• The problem: Using the records that follow, count the lines containing the word "Vancouver" and give that number only.

• Excerpted records:
.....
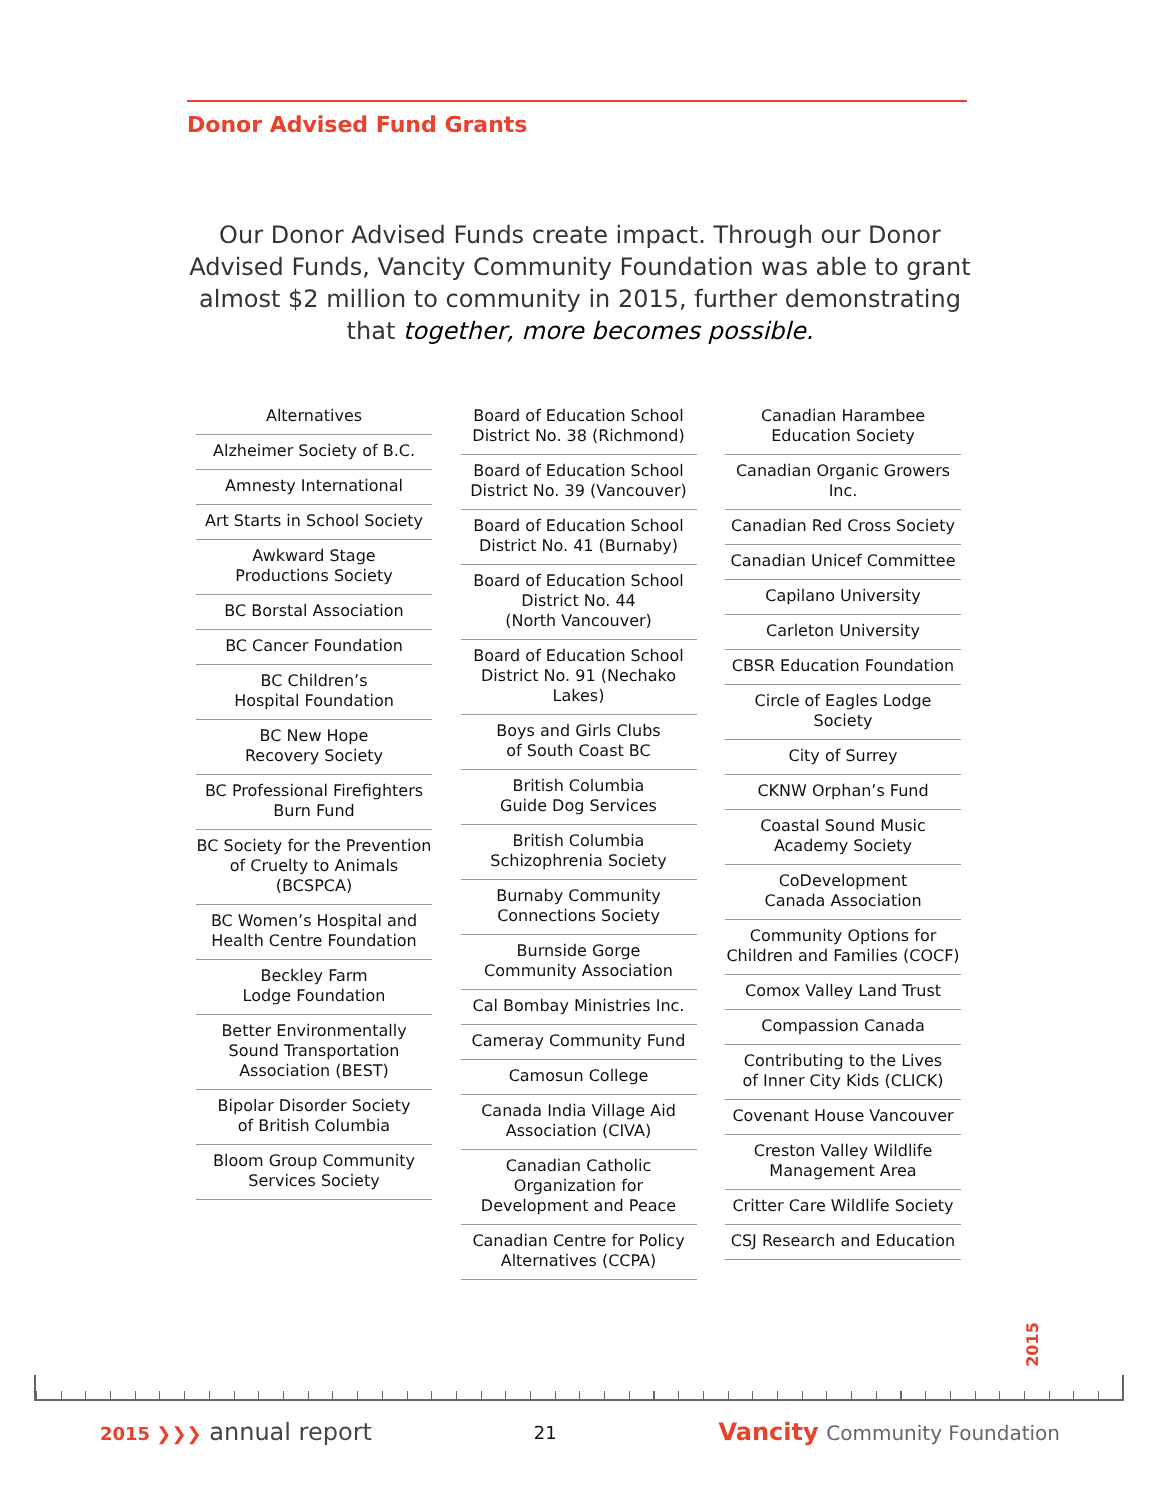Donor Advised Fund Grants
Our Donor Advised Funds create impact. Through our Donor Advised Funds, Vancity Community Foundation was able to grant almost $2 million to community in 2015, further demonstrating that together, more becomes possible.
Alternatives
Alzheimer Society of B.C.
Amnesty International
Art Starts in School Society
Awkward Stage
Productions Society
BC Borstal Association
BC Cancer Foundation
BC Children’s
Hospital Foundation
BC New Hope
Recovery Society
BC Professional Firefighters
Burn Fund
BC Society for the Prevention
of Cruelty to Animals (BCSPCA)
BC Women’s Hospital and
Health Centre Foundation
Beckley Farm
Lodge Foundation
Better Environmentally Sound Transportation Association (BEST)
Bipolar Disorder Society
of British Columbia
Bloom Group Community
Services Society
Board of Education School District No. 38 (Richmond)
Board of Education School District No. 39 (Vancouver)
Board of Education School District No. 41 (Burnaby)
Board of Education School District No. 44
(North Vancouver)
Board of Education School District No. 91 (Nechako Lakes)
Boys and Girls Clubs
of South Coast BC
British Columbia
Guide Dog Services
British Columbia
Schizophrenia Society
Burnaby Community
Connections Society
Burnside Gorge
Community Association
Cal Bombay Ministries Inc.
Cameray Community Fund
Camosun College
Canada India Village Aid
Association (CIVA)
Canadian Catholic Organization for Development and Peace
Canadian Centre for Policy
Alternatives (CCPA)
Canadian Harambee
Education Society
Canadian Organic Growers Inc.
Canadian Red Cross Society
Canadian Unicef Committee
Capilano University
Carleton University
CBSR Education Foundation
Circle of Eagles Lodge Society
City of Surrey
CKNW Orphan’s Fund
Coastal Sound Music
Academy Society
CoDevelopment
Canada Association
Community Options for
Children and Families (COCF)
Comox Valley Land Trust
Compassion Canada
Contributing to the Lives
of Inner City Kids (CLICK)
Covenant House Vancouver
Creston Valley Wildlife
Management Area
Critter Care Wildlife Society
CSJ Research and Education
2015
2015 ❯❯❯ annual report 21 Vancity Community Foundation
.....
• Expected output: 3